- Opening Delimiter -
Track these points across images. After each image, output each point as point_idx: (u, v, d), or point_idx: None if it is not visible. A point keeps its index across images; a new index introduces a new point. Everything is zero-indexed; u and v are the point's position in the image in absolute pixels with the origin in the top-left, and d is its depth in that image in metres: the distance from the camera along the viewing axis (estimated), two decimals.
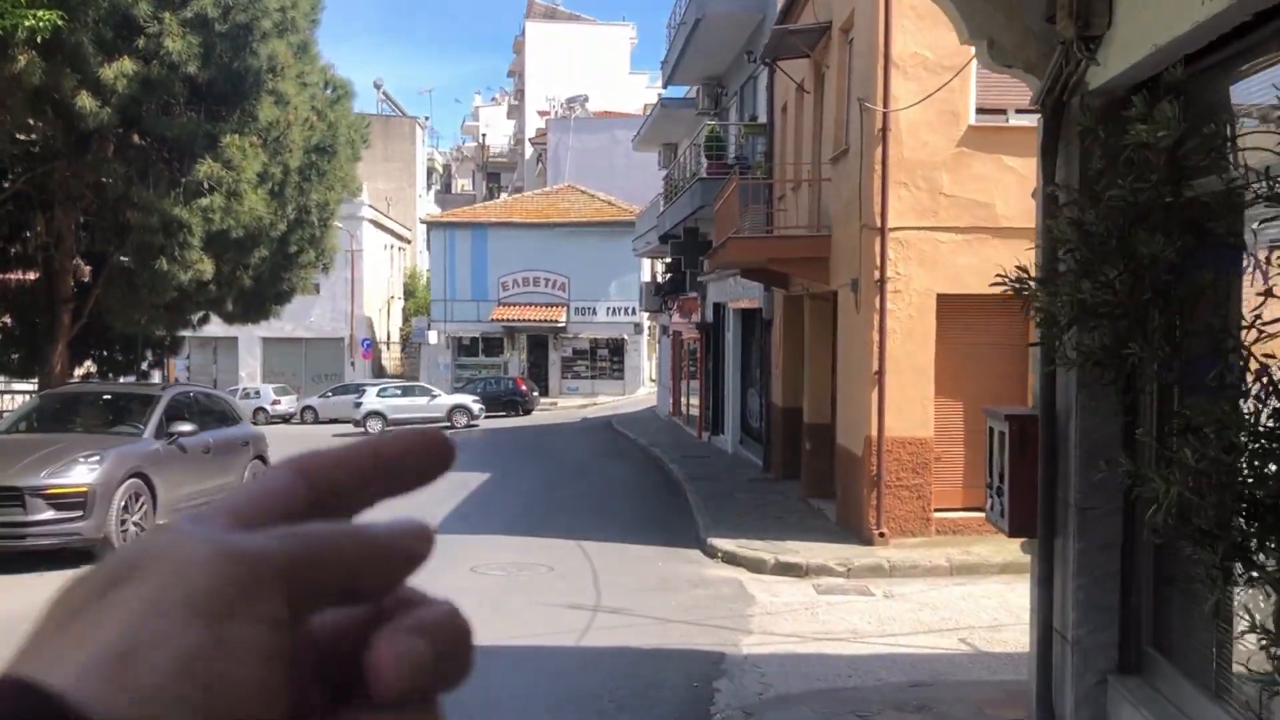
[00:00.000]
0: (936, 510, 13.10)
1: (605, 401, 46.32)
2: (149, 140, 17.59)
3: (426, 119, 73.89)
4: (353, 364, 49.05)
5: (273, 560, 0.45)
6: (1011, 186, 12.84)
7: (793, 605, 10.64)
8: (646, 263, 43.89)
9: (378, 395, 40.03)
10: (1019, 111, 12.58)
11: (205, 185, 16.71)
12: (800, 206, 17.14)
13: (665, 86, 29.87)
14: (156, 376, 25.79)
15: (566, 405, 45.54)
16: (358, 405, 39.07)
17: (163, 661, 0.41)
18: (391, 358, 55.10)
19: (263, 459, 15.55)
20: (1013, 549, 11.29)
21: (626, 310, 47.04)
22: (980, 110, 12.86)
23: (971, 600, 10.77)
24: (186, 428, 13.78)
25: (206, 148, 16.67)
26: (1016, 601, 9.60)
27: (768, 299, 20.67)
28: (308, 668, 0.47)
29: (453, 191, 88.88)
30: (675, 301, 33.88)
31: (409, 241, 60.37)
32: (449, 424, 36.92)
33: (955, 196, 12.81)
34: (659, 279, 37.80)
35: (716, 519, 14.92)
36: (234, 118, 17.18)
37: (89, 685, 0.41)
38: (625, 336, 48.27)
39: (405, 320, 57.67)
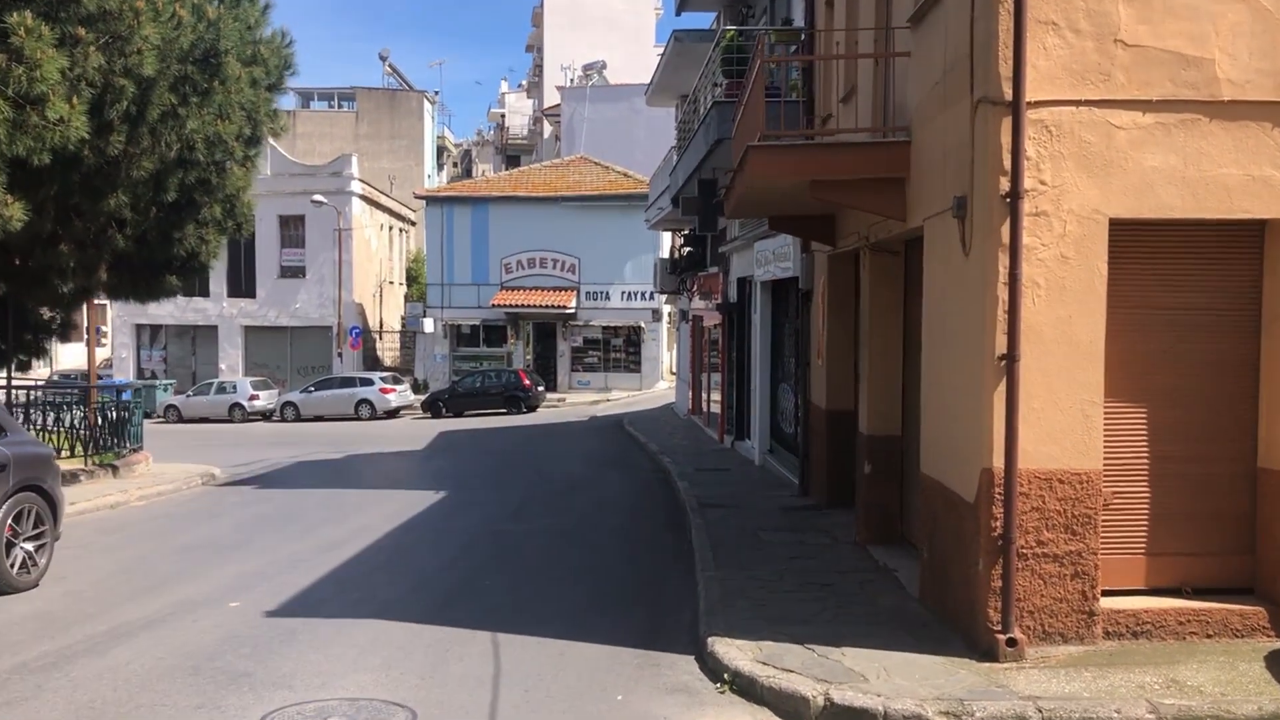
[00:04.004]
0: (1106, 593, 7.62)
1: (619, 397, 40.93)
2: None
3: (436, 94, 68.79)
4: (340, 355, 43.93)
5: None
6: (1244, 25, 7.30)
7: None
8: (666, 241, 38.41)
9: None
10: None
11: None
12: (860, 112, 11.63)
13: (679, 12, 24.34)
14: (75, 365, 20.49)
15: (576, 401, 40.22)
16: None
17: None
18: (388, 348, 49.94)
19: (38, 489, 10.28)
20: (1257, 674, 6.07)
21: (643, 295, 41.54)
22: None
23: None
24: None
25: None
26: None
27: (805, 263, 15.19)
28: None
29: (473, 177, 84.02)
30: (695, 281, 28.45)
31: (413, 223, 55.23)
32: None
33: (1143, 47, 7.30)
34: (677, 255, 32.33)
35: (730, 589, 9.49)
36: None
37: None
38: (642, 324, 42.73)
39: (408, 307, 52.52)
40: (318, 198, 41.57)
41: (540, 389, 38.49)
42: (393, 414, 38.04)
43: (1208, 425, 7.73)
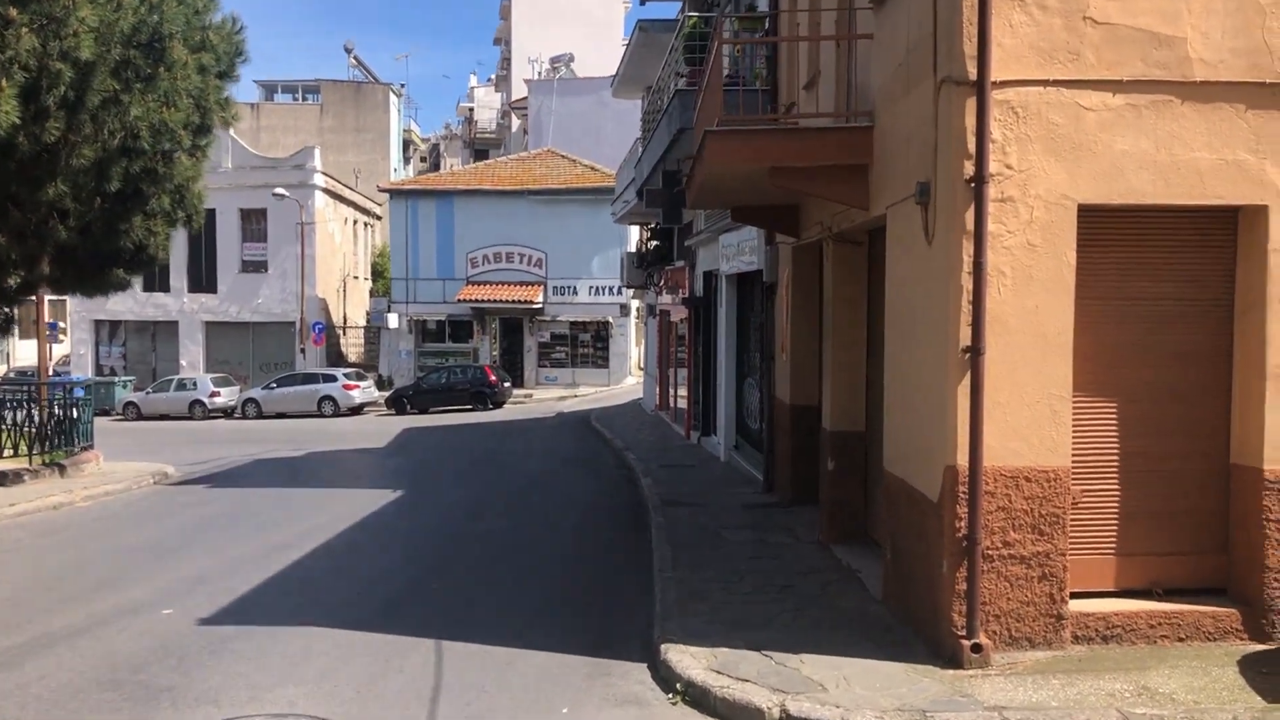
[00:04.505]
0: (1075, 596, 7.31)
1: (587, 393, 40.50)
2: None
3: (403, 86, 67.98)
4: (303, 351, 43.24)
5: None
6: (1217, 2, 7.00)
7: None
8: (634, 235, 38.01)
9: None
10: None
11: None
12: (822, 99, 11.29)
13: (644, 1, 23.93)
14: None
15: (543, 397, 39.76)
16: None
17: None
18: (352, 344, 49.24)
19: None
20: (1231, 680, 5.82)
21: (611, 290, 41.10)
22: None
23: None
24: None
25: None
26: None
27: (769, 256, 14.85)
28: None
29: (441, 171, 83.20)
30: (662, 275, 28.07)
31: (378, 217, 54.49)
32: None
33: (1114, 25, 6.98)
34: (644, 249, 31.93)
35: (687, 591, 9.12)
36: None
37: None
38: (610, 319, 42.32)
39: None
40: (279, 191, 40.86)
41: (506, 385, 37.99)
42: (356, 411, 37.44)
43: (1180, 420, 7.44)
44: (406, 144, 71.69)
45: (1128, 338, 7.38)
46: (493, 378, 37.32)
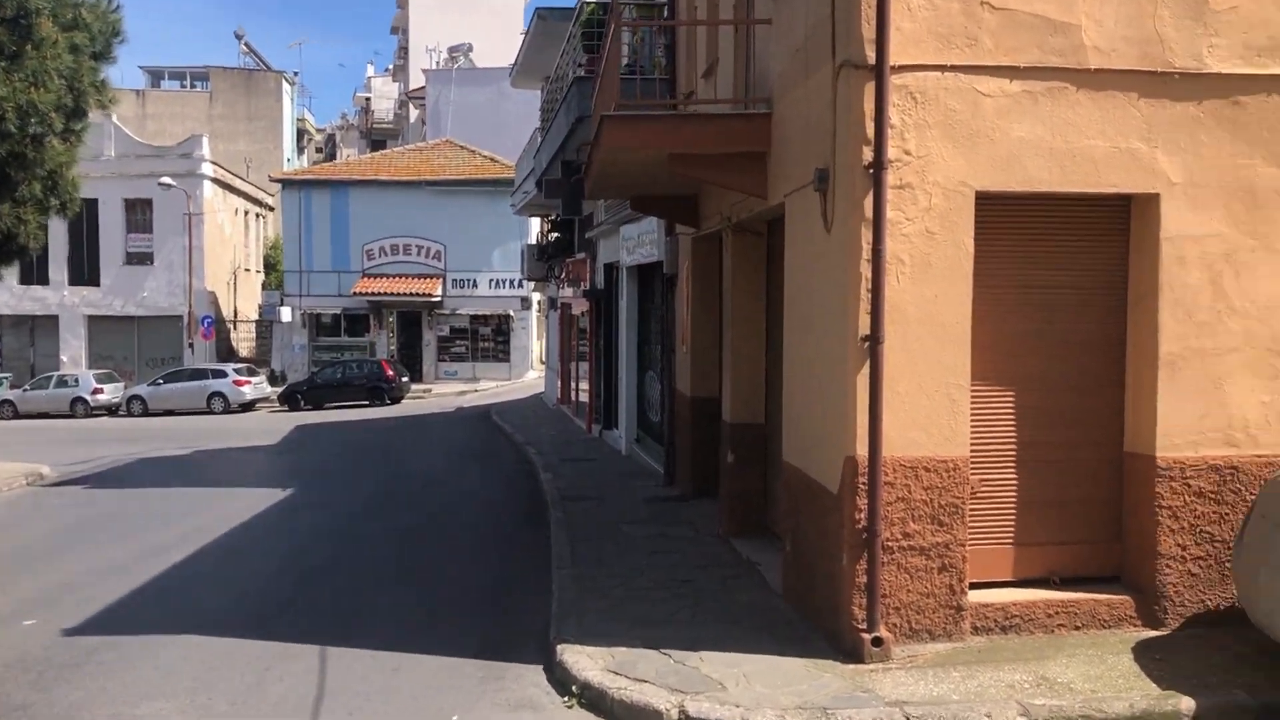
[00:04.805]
0: (974, 586, 7.27)
1: (488, 388, 39.94)
2: None
3: (296, 75, 66.14)
4: (191, 346, 41.77)
5: None
6: None
7: None
8: (535, 227, 37.61)
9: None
10: None
11: None
12: (721, 86, 11.12)
13: None
14: None
15: (442, 392, 39.09)
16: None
17: None
18: (243, 338, 47.78)
19: None
20: (1126, 667, 5.82)
21: (512, 282, 40.59)
22: None
23: None
24: None
25: None
26: None
27: (670, 247, 14.69)
28: None
29: (337, 162, 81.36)
30: (563, 267, 27.75)
31: (270, 208, 52.96)
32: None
33: (1011, 10, 6.92)
34: (545, 241, 31.57)
35: (586, 588, 8.87)
36: None
37: None
38: (511, 312, 41.80)
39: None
40: (165, 180, 39.37)
41: (405, 380, 37.22)
42: (248, 407, 36.29)
43: (1076, 409, 7.45)
44: (301, 134, 69.87)
45: (1026, 326, 7.36)
46: (390, 372, 36.53)
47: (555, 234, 28.78)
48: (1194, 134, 7.07)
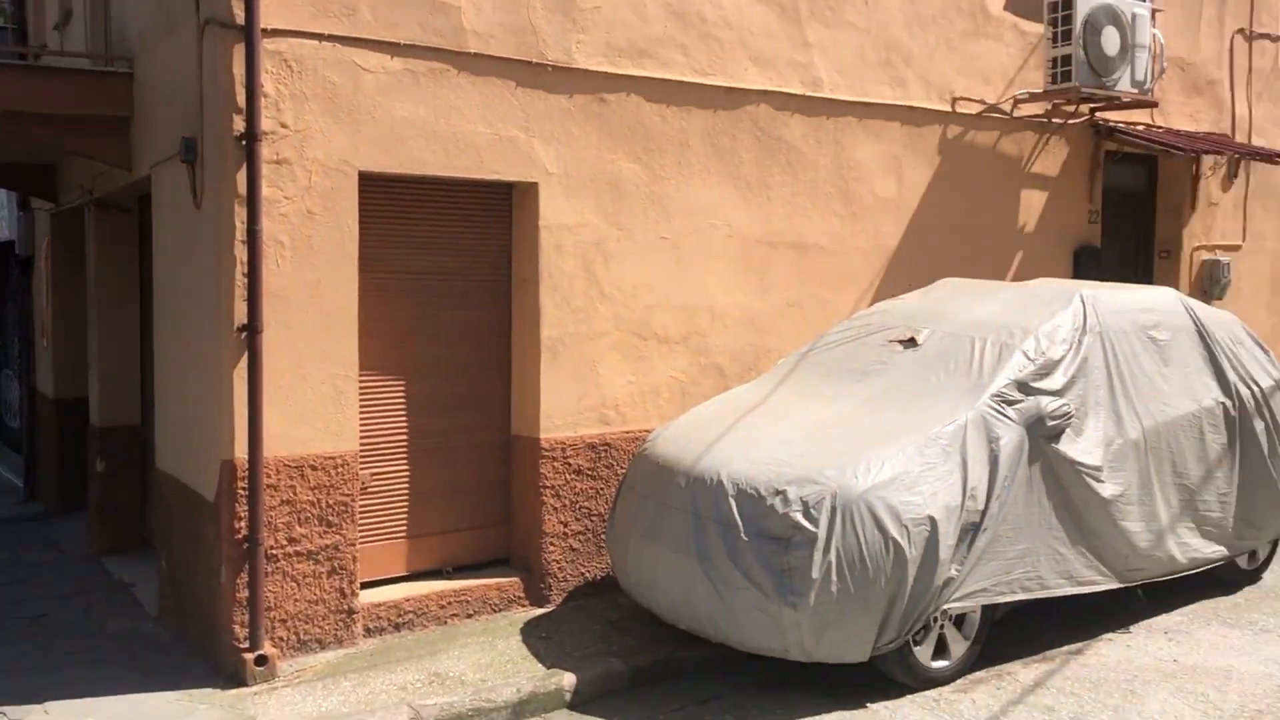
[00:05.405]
0: (368, 585, 6.94)
1: None
2: None
3: None
4: None
5: None
6: None
7: None
8: None
9: None
10: None
11: None
12: (76, 39, 9.66)
13: None
14: None
15: None
16: None
17: None
18: None
19: None
20: (515, 650, 5.92)
21: None
22: None
23: None
24: None
25: None
26: None
27: (24, 224, 12.67)
28: None
29: None
30: None
31: None
32: None
33: None
34: None
35: None
36: None
37: None
38: None
39: None
40: None
41: None
42: None
43: (466, 395, 7.42)
44: None
45: (415, 313, 7.17)
46: None
47: None
48: (566, 126, 7.33)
- Closing Delimiter -
## WORK ORDER
Once the line containing "5: (273, 560, 0.45)" has been copied, stop; everything from the first line of the data up to it must be copied exactly, without pictures.

## OUTPUT
Track these points across images. After each image, output each point as point_idx: (u, v, d), or point_idx: None if it is not visible. A point keeps its index across images; a new index introduces a new point. Everything is zero-indexed; u and v are the point's position in the image in absolute pixels with the origin in the top-left, and d is its depth in that image in metres: the distance from the camera along the viewing axis (estimated), two decimals.
[00:00.000]
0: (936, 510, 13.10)
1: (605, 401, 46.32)
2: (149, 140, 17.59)
3: (426, 119, 73.89)
4: (353, 364, 49.05)
5: (273, 560, 0.45)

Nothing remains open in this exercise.